About us and the boat

About us and the boat:

We were lucky enough to retire early at the start of 2013 so we could head off and "live the dream" on board our Nordhavn 47 Trawler Yacht. The idea is to see some of the planet, at a slow 6 - 7 knots pace. There are no fixed goals or timings, we just had a plan to visit Scotland and then probably the Baltic before heading south.

The Baltic has been postponed as we didn't manage to see everything we wanted to in Scotland during our first year owing to family issues. The idea is to visit the nicer areas in these latitudes before heading south for warmer weather. If we like somewhere, we will stay for a while. If not, we will just move on. So, for the people who love forward planning and targets, this might seem a little relaxed!

If anyone else is contemplating a trawler yacht life, maybe our experiences will be enough to make you think again, or maybe do it sooner then you intended!

The boat is called Rockland and she is built for long distance cruising and a comfortable life on board too. If you want to see more about trawler yachts and the Nordhavn 47 in particular, there is a link to the manufacturers website in our "useful stuff" section. For the technically minded, there is a little info and pictures of the boat and equipment in the same section


Richard and June

Tuesday, 12 September 2017

Greenock farewell time

Remember how we said that after the exhaust muffler replacement we just needed some good weather to set sail? Well, this was on offer:

followed by this a day later:

So, we stayed put in the shelter of James Watt Dock and used the last couple of days with the hire car to do all the heavy shopping things that are harder without transport.

During our various excursions, we spotted this stone penguin in a garden:

Not sure if it is looking after the egg properly though, it can be cold up here and the egg looked very exposed and a bit blue. Patrick insisted that we post this picture as he has been feeling a little ignored recently. He also thinks that we should adorn the Defender with something like this to make it more "his car":

Poor deluded penguin.

We went for a wander around Stirling and wondered why we had never done so beforehand. Many wonderful old buildings:


and some inventive locals including one who put a cute little pretend clock tower on the top of his garden shed:

(Maybe we should say garden hut as we are in Scotland of course.) The captain particularly liked the inscription on one building (hard to read all of it thanks to the sun and shade but worth the effort):

The captain will try to enforce this when the crew ignores an order whilst underway. His chances of success are, realistically,  not high.

Maintenance news:

The little engine battery alternator that we had ordered many many weeks ago finally pitched up. Prestolite supply here is pretty dire unless the part is already in the UK stock and their tracking of deliveries from the USA to the dealers seems feeble. Very unimpressed with them. The supply of repair parts is reported as equally hopeless by some alternator overhaul specialists too. So glad we now have a spare domestic alternator for the main engine as an 8 week lead time could really cause trouble if the bearings went (it runs on the same serpentine belt as the water pump).

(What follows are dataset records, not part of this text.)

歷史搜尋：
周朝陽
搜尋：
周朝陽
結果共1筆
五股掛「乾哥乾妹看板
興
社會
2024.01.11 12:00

Fitting the little alternator wasn't straightforward. Getting the pulley off the old one and onto the new needed some tools that were not on board so he had the delight of wandering into a local garage (that mainly fixes taxis, enough said) and asking one of the mechanics if he could spin it off using his impact gun. The guy was very helpful and suitably critical of the kind of folks who drive and basically abuse the taxis he has to fix. We have seen some of them out and about on the local roads. The mechanic was right.

Alternator fitted with a new drive belt and the mounting was shimmed a little to try and align the pulleys better:

No need to play the battery parallel game underway any more. Just got to check the charging voltage is OK when we fire up the engine now. It might well need adjusting upwards to suit the AGM batteries.

We also (finally!) sorted out the cold idle problem with the RIB outboard. The strange heated wax pellet thing (called a Primestart in Yamaha terms( that manages the enrichment until the engine is hot had been misbehaving for ages. It started fine but needed some throttle until warm to prevent stalling (a bit like temperamental old 2 stroke engines!) A new Primestart was not much cheaper than a whole carburettor so that it what it was treated to. The first repair for it in 8.5 years so no big complaint.